Godement-Jacquet gamma factors of distinguished representations of $\mathrm{GL}_n(\mathbb{F}_q)$

TL;DR

This paper explores the Godement-Jacquet gamma factors for distinguished representations of GL_n over finite fields, generalizing classical results and linking gamma factors to representation parameters and subgroup symmetries.

Contribution

It generalizes Kondo and Macdonald's constructions to new coefficient rings and establishes a connection between gamma factors and subgroup invariance for distinguished representations.

Findings

Gamma factors coincide with the sign of the associated period under the normalizer.

Computed gamma factors in terms of Green's and James' parametrizations.

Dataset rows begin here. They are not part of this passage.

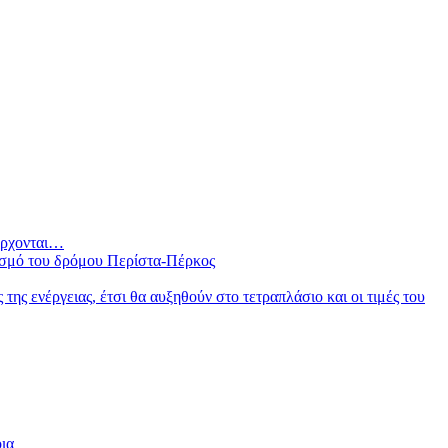
 έρχονται…
ισμό του δρόμου Περίστα-Πέρκος
ς ενέργειας, έτσι θα αυξηθούν στο τετραπλάσιο και οι τιμές του
οια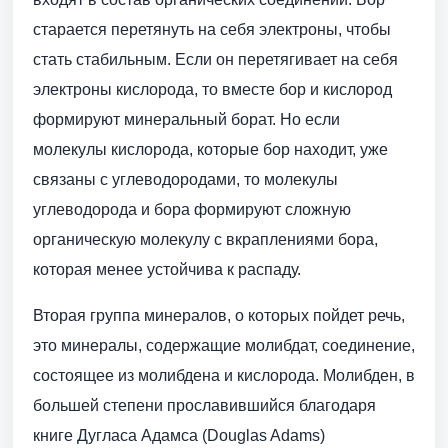
старается перетянуть на себя электроны, чтобы
стать стабильным. Если он перетягивает на себя
электроны кислорода, то вместе бор и кислород
формируют минеральный борат. Но если
молекулы кислорода, которые бор находит, уже
связаны с углеводородами, то молекулы
углеводорода и бора формируют сложную
органическую молекулу с вкраплениями бора,
которая менее устойчива к распаду.
Вторая группа минералов, о которых пойдет речь,
это минералы, содержащие молибдат, соединение,
состоящее из молибдена и кислорода. Молибден, в
большей степени прославившийся благодаря
книге Дугласа Адамса (Douglas Adams)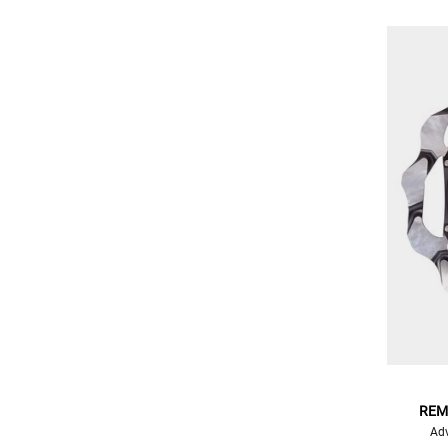
REM
Adv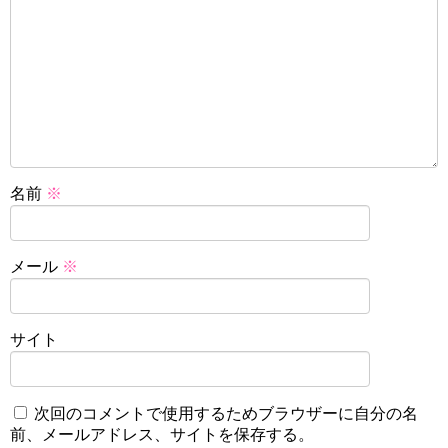
名前
※
メール
※
サイト
次回のコメントで使用するためブラウザーに自分の名
前、メールアドレス、サイトを保存する。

Extended classical results to representations over more general coefficient rings.

Abstract

Let $k$ be a finite field of characteristic $p$. In the 1960s, Kondo attached non-abelian Gauss sums to irreducible $\mathbb{C}$-representations of $\mathrm{GL}_n(k)$, and computed them in terms of Green parameters. On the other hand, the Godement-Jacquet functional equation in which they occur was established by Macdonald in the 1980s. We first revisit Macdonald's and Kondo's results with a different perspective, in the process of generalizing their constructions to representations with coefficients in $\mathbb{Z}[\sqrt{p}^{-1},\mu_p]$-algebras. Then, when $p$ is odd and $R$ is an algebraically closed field of characteristic different to $p$, our main result shows that the Godement-Jacquet gamma factor of a cuspidal irreducible $R$-representation, which is distinguished with respect to the subgroup fixed by a Galois or an inner involution, coincides with the sign of the associated period under the normalizer of this subgroup. Finally, we compute the gamma factors of these distinguished representations in terms of Green's and James' parametrizations of irreducible cuspidal $R$-representations.